**Multi-frame change data:**

########################################

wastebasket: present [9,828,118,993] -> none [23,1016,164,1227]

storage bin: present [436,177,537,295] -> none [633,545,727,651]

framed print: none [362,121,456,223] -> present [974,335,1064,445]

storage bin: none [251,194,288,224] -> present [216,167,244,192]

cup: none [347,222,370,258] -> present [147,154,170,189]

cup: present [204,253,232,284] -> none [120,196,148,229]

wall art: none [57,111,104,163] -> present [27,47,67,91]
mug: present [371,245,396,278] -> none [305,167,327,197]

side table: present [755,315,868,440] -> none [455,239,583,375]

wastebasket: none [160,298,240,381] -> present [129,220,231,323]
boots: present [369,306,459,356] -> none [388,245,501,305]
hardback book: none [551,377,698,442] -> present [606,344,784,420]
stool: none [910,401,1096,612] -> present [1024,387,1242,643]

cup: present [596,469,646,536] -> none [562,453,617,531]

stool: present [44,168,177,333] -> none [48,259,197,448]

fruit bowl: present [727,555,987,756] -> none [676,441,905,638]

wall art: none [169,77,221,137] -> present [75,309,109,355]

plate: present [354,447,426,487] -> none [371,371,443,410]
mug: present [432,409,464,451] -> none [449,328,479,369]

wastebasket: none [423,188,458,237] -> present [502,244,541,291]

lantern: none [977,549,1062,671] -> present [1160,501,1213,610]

########################################

**ABOUT THIS EXERCISE:** Copy range, inclusive: the line holding "cup: present [204,253,232,284]" to the line holding "hardback book: none". Reproduce exactly those lines of the records above and no others.

**OUTPUT BELOW:**
cup: present [204,253,232,284] -> none [120,196,148,229]

wall art: none [57,111,104,163] -> present [27,47,67,91]
mug: present [371,245,396,278] -> none [305,167,327,197]

side table: present [755,315,868,440] -> none [455,239,583,375]

wastebasket: none [160,298,240,381] -> present [129,220,231,323]
boots: present [369,306,459,356] -> none [388,245,501,305]
hardback book: none [551,377,698,442] -> present [606,344,784,420]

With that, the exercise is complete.